== What is required ==
Reproduce word for word every line from the start of the listing below through the line containing "List each element's", both ends included. Leave the picture out of your answer.

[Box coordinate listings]
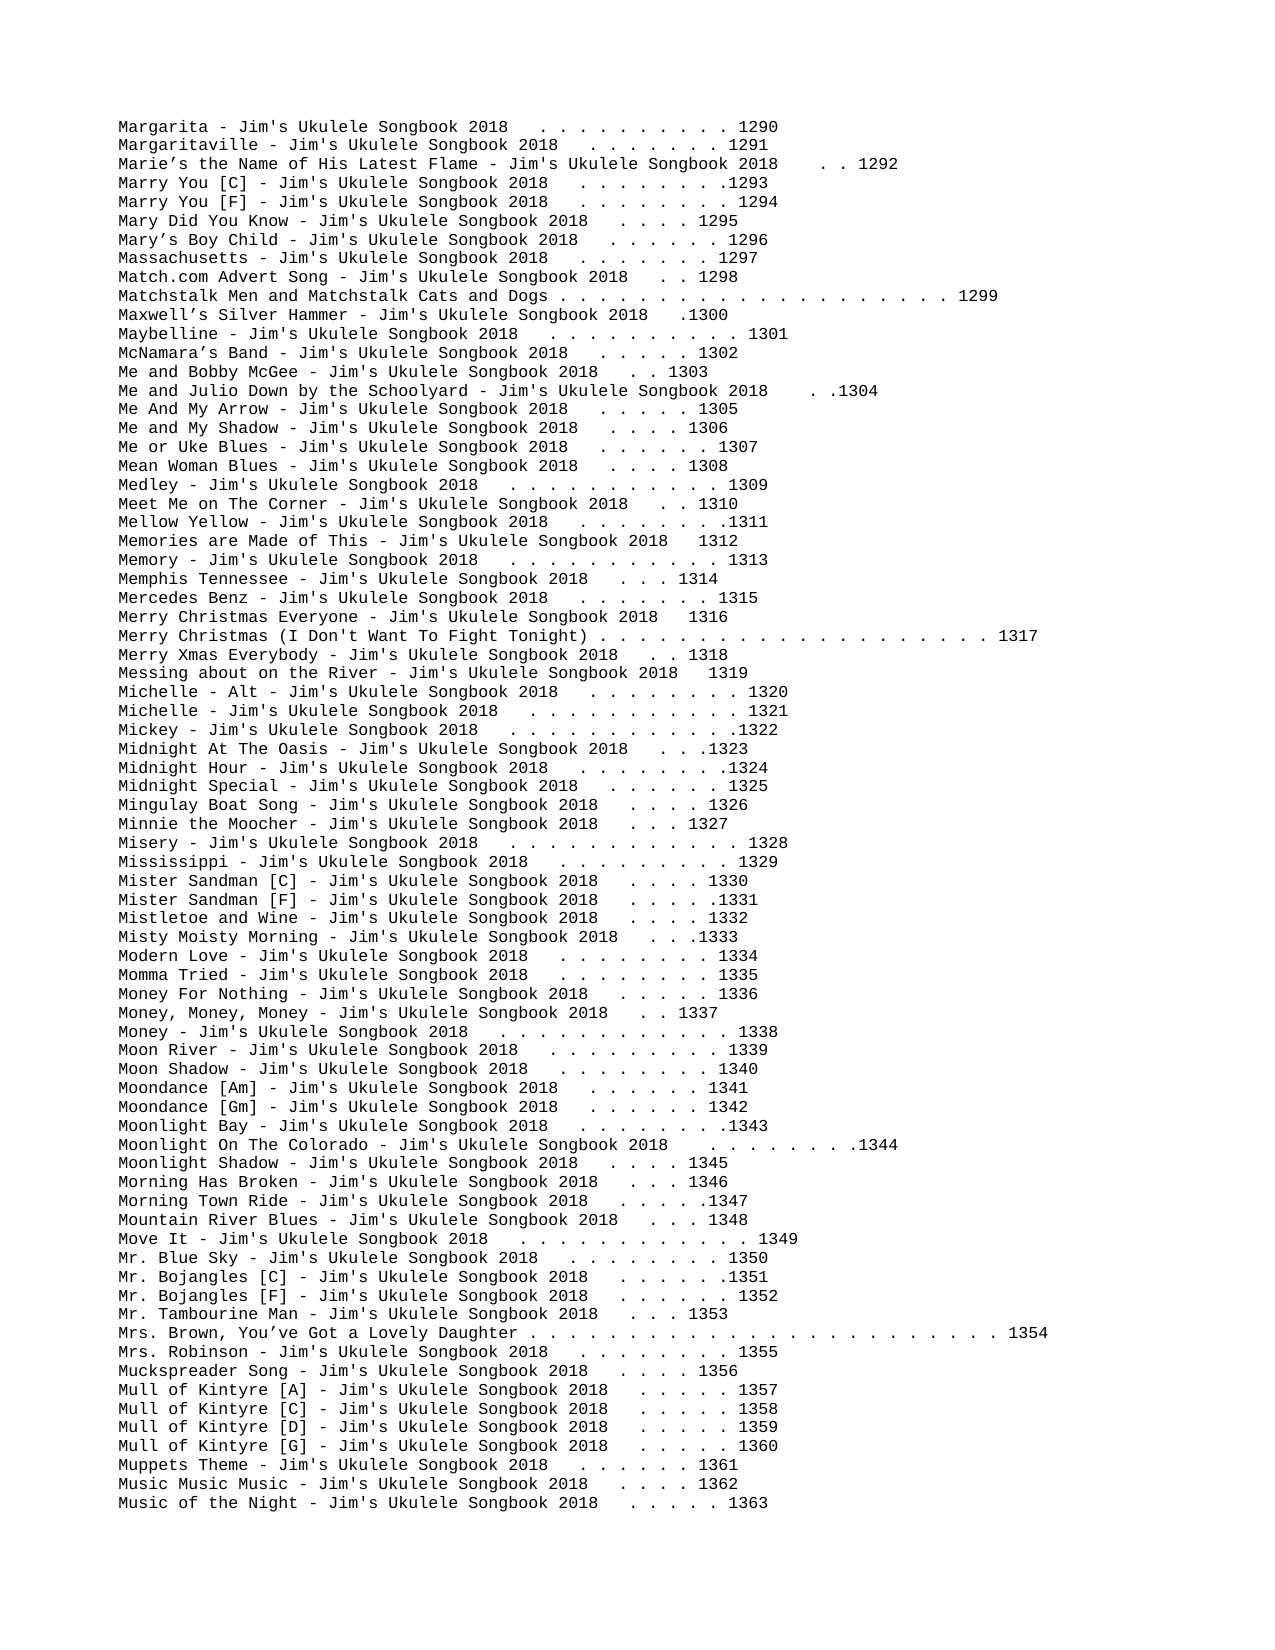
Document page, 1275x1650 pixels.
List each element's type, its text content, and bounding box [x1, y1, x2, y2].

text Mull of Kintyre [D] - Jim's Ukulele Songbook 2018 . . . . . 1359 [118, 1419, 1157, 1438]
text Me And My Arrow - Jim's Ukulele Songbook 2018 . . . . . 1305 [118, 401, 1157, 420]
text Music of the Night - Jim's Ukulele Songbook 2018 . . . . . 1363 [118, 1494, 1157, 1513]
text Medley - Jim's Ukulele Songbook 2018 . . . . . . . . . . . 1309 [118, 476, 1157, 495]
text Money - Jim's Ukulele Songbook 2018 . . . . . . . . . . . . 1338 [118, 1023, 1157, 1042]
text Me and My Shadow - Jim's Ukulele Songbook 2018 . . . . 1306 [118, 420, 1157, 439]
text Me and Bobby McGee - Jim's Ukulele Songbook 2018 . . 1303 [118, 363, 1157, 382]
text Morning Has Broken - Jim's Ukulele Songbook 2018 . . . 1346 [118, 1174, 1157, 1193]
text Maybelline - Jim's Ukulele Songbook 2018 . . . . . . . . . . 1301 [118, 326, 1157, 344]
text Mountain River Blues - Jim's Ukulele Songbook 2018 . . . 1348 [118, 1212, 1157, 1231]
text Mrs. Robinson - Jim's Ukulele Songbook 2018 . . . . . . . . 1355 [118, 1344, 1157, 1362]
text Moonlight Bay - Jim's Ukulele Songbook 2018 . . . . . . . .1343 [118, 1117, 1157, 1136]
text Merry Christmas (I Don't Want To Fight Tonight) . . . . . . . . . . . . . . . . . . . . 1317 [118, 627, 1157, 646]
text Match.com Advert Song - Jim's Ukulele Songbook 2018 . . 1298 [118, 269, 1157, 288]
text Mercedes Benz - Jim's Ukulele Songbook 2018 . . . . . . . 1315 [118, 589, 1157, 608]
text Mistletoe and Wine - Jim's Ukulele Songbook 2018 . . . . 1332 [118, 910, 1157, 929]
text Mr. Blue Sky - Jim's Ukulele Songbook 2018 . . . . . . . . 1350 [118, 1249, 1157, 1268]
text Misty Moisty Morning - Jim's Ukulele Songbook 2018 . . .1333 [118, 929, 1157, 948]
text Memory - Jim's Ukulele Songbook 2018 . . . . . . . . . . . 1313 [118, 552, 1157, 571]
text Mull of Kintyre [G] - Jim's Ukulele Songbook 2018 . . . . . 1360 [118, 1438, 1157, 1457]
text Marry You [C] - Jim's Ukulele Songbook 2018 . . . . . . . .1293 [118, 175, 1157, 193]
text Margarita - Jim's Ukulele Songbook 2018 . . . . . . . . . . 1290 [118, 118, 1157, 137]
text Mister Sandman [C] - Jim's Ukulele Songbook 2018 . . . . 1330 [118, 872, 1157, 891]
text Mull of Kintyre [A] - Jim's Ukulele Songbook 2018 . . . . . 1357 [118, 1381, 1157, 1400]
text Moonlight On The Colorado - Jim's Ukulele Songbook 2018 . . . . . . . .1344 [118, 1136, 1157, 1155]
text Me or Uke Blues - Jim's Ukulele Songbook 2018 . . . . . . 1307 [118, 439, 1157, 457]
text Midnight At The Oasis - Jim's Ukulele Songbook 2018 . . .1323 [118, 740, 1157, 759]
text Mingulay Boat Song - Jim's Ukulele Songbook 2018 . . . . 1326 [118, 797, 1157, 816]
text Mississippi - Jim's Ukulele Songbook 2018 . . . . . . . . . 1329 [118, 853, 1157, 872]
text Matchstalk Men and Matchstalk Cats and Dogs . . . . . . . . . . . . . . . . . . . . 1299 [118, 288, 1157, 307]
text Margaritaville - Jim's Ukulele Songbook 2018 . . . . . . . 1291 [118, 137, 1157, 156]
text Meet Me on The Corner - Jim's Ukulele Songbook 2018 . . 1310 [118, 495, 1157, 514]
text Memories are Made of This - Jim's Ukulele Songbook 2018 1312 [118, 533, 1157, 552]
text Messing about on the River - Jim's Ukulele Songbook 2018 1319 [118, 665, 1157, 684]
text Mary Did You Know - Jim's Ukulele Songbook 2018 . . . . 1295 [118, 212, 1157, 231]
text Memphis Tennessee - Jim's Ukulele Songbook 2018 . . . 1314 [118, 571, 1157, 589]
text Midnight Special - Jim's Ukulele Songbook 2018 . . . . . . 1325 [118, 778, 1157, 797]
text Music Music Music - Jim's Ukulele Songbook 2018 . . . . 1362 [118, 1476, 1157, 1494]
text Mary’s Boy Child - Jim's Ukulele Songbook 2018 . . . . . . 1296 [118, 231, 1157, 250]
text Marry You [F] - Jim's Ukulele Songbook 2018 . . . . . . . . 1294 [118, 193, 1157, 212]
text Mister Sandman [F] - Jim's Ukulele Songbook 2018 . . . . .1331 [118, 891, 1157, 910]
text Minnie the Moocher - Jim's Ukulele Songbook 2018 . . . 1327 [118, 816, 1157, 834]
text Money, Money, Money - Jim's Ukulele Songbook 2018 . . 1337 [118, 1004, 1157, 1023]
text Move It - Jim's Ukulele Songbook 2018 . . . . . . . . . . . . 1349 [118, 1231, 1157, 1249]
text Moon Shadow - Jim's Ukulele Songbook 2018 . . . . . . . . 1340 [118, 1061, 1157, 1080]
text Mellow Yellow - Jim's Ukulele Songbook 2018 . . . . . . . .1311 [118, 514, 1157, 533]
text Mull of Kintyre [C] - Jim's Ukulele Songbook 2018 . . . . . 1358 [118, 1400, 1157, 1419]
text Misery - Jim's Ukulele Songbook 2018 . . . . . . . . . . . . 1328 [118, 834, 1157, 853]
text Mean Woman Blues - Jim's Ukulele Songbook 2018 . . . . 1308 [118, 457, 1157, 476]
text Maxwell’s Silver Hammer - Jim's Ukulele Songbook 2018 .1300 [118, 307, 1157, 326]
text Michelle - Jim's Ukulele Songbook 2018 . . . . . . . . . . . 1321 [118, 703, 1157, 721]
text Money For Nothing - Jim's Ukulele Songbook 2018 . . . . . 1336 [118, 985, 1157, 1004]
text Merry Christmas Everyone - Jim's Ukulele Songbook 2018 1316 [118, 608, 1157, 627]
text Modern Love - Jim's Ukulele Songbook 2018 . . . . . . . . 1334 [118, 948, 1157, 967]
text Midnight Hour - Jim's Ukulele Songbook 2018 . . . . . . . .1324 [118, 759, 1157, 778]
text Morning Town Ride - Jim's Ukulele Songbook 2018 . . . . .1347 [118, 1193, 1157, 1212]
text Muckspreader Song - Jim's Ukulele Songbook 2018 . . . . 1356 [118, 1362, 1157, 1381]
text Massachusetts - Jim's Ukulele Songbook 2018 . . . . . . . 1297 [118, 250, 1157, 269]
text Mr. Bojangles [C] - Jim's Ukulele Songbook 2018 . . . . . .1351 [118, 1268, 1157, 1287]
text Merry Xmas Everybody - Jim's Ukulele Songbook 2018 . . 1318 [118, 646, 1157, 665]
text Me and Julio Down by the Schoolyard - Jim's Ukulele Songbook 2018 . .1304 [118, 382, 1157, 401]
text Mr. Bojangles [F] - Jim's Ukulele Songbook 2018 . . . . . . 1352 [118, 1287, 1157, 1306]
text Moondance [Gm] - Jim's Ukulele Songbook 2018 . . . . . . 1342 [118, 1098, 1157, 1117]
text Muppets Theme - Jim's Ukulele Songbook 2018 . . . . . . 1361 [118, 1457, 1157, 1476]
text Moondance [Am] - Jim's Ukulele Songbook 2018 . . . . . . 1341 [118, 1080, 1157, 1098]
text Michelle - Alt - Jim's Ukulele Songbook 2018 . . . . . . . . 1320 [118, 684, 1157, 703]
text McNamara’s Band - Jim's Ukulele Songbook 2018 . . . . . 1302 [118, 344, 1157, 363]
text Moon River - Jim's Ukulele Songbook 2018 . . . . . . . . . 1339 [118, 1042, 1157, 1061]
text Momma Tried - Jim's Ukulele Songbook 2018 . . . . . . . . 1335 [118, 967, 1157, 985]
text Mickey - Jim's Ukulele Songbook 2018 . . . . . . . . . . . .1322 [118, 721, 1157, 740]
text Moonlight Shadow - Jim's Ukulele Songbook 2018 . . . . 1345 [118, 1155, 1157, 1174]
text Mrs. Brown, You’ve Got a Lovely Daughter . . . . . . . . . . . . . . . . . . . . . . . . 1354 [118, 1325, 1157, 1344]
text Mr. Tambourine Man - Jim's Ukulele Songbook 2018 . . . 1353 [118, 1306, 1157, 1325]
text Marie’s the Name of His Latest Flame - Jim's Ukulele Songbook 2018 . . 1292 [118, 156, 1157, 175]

== Exercise answer ==
Document page, 1275x1650 pixels.
List each element's type, its text content, and bounding box [x1, y1, x2, y2].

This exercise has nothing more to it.